EXCERPT PROVIDED:
Uh...if you can't do the time, don't do the crime I suppose? Imagine explaining your fraudulent popsicle stick crime to fellow inmates to obtain valuable Pokemon cards. This could have been the plot for a character in Holes, their nickname would be Popsicle. Or Freezy Pop. Or Sticks.
If they are worth £220 each already then buying 6000 lollies to claim 25 (average cost £240 each based on £1 for each lolly) almost makes sense when you think about the potential future value of them.
Still bonkers but perhaps it isn’t fraud.
@neyoung8 heck yeah! Crime pays! Especially when you get to eat a ton of ice cream
That pokemon looks awful.
@NinjaWaddleDee : The movie looks worse, being a 90 minute version of what is perhaps the worst episode in the first season of the television series: The Kangaskhan Kid.
.....a 43 year-old man cheating on a Pokemon contest for cards....wtf?
@AndyC_MK84 41 boxes times 3$ = 1 card at $123
$123 times 25 cards = $3075
If you say the cards are worth £220 on average, that would be £220 times 25 = £5500, which would still be a nice profit, so I don't get your point..

SOURCE DATA:
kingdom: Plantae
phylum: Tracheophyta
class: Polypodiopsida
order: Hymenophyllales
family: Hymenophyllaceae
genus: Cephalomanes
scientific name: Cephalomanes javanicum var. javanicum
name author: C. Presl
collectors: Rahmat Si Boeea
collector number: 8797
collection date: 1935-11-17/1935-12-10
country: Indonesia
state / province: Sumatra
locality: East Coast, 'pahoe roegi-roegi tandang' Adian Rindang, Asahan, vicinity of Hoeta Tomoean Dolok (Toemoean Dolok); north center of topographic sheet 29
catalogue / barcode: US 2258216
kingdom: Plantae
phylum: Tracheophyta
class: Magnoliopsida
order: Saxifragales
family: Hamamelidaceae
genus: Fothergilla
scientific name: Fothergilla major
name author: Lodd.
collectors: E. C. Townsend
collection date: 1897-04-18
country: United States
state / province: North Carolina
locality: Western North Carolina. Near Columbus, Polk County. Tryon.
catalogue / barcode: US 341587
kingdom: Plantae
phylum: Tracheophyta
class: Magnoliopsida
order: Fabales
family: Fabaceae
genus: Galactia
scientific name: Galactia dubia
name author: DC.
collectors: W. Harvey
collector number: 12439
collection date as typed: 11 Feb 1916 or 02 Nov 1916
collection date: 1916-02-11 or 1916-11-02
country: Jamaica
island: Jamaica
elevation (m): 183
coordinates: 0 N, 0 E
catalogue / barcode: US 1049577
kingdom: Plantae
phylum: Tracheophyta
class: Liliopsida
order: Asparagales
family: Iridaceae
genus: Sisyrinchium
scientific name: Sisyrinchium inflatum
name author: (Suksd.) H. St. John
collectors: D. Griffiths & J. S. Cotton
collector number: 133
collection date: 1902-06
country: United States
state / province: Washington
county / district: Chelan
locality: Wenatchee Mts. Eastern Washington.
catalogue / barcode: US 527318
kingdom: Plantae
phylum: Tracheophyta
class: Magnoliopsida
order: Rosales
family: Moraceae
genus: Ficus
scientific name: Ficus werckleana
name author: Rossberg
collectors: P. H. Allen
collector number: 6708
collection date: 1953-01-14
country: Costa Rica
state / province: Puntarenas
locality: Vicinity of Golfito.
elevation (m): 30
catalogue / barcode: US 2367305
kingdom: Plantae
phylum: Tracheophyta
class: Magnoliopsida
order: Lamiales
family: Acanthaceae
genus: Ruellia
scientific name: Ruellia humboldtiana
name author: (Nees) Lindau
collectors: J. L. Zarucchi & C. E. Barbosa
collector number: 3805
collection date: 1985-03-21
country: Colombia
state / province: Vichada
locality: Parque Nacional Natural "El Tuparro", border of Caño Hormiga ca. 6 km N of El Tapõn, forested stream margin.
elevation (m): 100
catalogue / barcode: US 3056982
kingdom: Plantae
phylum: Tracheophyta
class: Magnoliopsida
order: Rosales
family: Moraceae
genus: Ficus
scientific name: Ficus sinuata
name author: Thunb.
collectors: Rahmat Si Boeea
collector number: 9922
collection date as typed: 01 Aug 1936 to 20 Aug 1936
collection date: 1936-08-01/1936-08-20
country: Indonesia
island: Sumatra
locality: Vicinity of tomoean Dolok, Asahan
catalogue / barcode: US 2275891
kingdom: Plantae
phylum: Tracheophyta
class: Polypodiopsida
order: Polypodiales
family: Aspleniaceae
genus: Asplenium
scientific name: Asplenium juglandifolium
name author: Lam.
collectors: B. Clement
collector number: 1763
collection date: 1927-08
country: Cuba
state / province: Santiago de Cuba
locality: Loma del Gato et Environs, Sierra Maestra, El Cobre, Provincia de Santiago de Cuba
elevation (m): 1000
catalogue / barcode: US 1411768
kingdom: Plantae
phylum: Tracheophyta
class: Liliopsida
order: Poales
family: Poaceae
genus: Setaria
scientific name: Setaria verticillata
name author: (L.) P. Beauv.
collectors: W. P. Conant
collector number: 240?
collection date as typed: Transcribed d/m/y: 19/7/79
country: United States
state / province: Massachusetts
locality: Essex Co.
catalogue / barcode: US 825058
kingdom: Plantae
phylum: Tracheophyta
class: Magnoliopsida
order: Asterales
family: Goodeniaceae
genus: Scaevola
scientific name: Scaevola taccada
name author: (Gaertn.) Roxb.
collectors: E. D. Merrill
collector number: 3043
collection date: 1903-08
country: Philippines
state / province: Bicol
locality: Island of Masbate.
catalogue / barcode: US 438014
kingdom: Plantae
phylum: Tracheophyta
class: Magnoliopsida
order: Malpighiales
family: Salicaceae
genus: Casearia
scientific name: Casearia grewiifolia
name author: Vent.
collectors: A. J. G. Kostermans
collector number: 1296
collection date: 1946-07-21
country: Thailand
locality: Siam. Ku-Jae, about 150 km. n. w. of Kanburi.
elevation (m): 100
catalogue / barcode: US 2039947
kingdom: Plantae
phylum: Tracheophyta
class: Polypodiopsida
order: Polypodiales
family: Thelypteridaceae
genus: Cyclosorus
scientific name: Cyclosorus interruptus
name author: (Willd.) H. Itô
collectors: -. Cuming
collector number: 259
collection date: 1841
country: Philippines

INSTRUCTIONS:
**A.** List every nickname that the comments about the Pokemon card contest suggest for a character in Holes.
**B.** Quote the comments about the Pokemon card contest from "If they are" to "get your point..".

ANSWERS FOR THIS EXERCISE:
**A.** Popsicle, Freezy Pop, Sticks

**B.**
If they are worth £220 each already then buying 6000 lollies to claim 25 (average cost £240 each based on £1 for each lolly) almost makes sense when you think about the potential future value of them.
Still bonkers but perhaps it isn’t fraud.
@neyoung8 heck yeah! Crime pays! Especially when you get to eat a ton of ice cream
That pokemon looks awful.
@NinjaWaddleDee : The movie looks worse, being a 90 minute version of what is perhaps the worst episode in the first season of the television series: The Kangaskhan Kid.
.....a 43 year-old man cheating on a Pokemon contest for cards....wtf?
@AndyC_MK84 41 boxes times 3$ = 1 card at $123
$123 times 25 cards = $3075
If you say the cards are worth £220 on average, that would be £220 times 25 = £5500, which would still be a nice profit, so I don't get your point..